- [About this task]:
Can you extend the forum thread below on getting total pageviews for French Wikipedia pages, picking up right after its last sentence?

- [Text section]:
___
Reputation: 542
I am searching for the total pageview (from july 2015, release date of PageViews API, to 1rst January of 2019) of any page of french Wikipedia project.
Using PageViews API (How to use Wikipedia API to get the page view statistics of a particular page in wikipedia?) seems ways too heavy to me : I need data from over 2 millions pages.
Using MassViews (https://tools.wmflabs.org/massviews/) with a query returning all pages titles (https://quarry.wmflabs.org/query/34473) do not work either : MassView suffer from a 20000 pages limitation, and fail to retrieve data for some pages titles from my query results.
Do you know some more efficient tools to do this ?
Upvotes: 0
Views: 798
Reputation: 166
Wikipedia's API is powerful, like this can get the pageview of Apollo_10 of french wikipedia. Make a script based on this is not so hard.
If you think using API to query all the sites is heavy, you can use google bigquery. It has pageview data in its open dataset. There has a tutorial about this.
Here is my example:
select * from `bigquery-public-data.wikipedia.pageviews_2015` where datehour = '2015-07-12 18:00:00 UTC';
If you want to get specific page of french wiki, you may specify 'wiki=fr' and 'title = xxx'. As I'm new in bigquery, I don't know how to query data cross the table and export. But that's possible based on my poor knowledge in SQL. You can aggregate the data by title and export the result.
___
- [Supplied information]:

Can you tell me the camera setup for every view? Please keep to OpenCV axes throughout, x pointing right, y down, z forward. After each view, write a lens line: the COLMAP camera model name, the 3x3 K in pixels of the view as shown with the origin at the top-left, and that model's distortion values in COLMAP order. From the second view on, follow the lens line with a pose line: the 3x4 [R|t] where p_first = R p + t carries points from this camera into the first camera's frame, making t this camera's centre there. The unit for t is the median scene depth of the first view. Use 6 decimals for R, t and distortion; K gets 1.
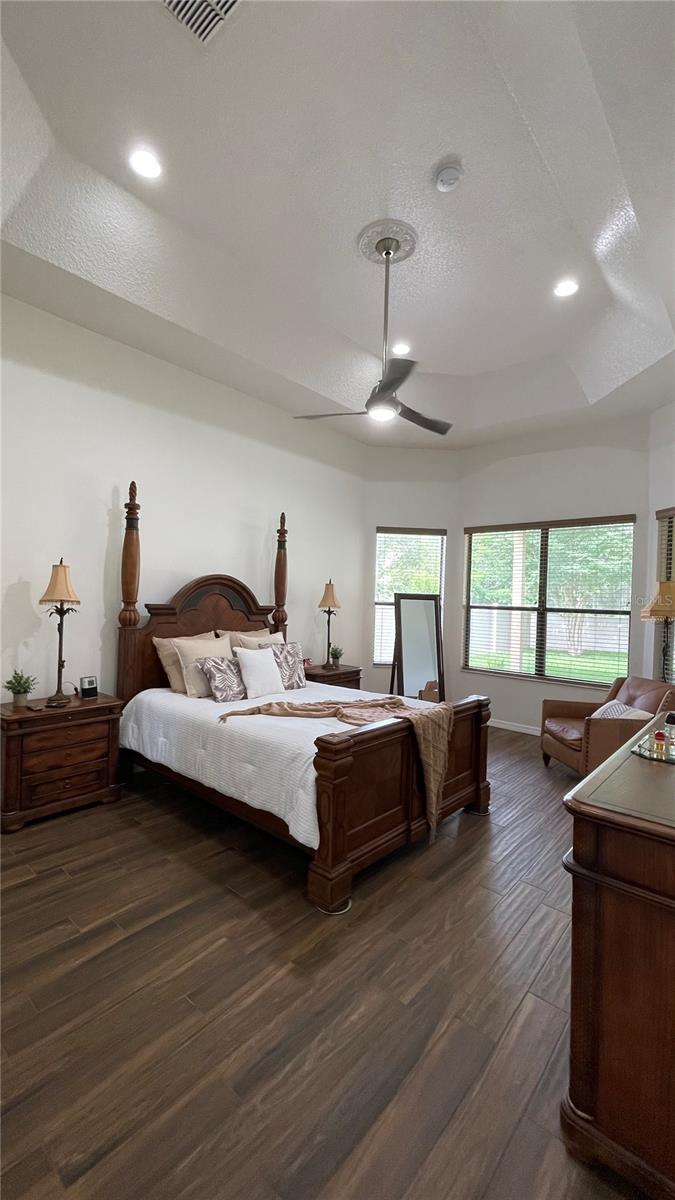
___
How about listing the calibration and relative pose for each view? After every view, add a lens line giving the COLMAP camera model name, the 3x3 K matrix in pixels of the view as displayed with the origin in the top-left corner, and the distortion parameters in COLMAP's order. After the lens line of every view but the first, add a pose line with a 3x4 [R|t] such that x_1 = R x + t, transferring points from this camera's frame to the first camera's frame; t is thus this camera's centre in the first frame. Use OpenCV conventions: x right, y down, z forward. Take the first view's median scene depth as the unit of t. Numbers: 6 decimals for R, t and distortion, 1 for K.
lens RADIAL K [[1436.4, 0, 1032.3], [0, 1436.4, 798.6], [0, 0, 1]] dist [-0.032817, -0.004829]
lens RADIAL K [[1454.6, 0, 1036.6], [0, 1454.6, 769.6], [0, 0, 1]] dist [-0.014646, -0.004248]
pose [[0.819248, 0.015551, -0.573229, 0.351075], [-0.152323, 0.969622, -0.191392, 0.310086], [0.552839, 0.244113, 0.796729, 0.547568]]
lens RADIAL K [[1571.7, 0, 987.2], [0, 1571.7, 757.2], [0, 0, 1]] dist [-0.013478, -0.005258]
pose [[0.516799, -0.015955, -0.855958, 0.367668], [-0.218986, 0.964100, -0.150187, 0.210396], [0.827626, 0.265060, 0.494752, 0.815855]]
___
- [Written reply]:
The only problem is that bigquery is not free. For example, the query above cost 6GB. Querys (on-demand) is free for the first 1 TB and 5 dollars per TB after. Bigquery will charge according to the data processed in the columns you select, even if you use a 'limit'. So it may cost a lot.
Upvotes: 1
Reputation: 542
Found this : https://dumps.wikimedia.org/other/pagecounts-ez/merged/ which is a merged of page views dumps. Documented here : https://wikitech.wikimedia.org/wiki/Analytics/Data_Lake/Traffic/Pageviews
Here is an example of a Python script who print trivially each line of the one of the file.
import csv
import bz2
from pprint import pprint
with bz2.open("pagecounts-2011-12-views-ge-5-totals.bz2", "rt", errors = "replace") as fichier:
for line in fichier:
text = line.split()
if(text[0] == "fr"):
pprint(text)
With this kinf of files, one per month, it became easy to set up this kind of workflow : filter the liens I really want (french wiki), LOAD DATA INFILE into MySQL database, and querying it with Python again.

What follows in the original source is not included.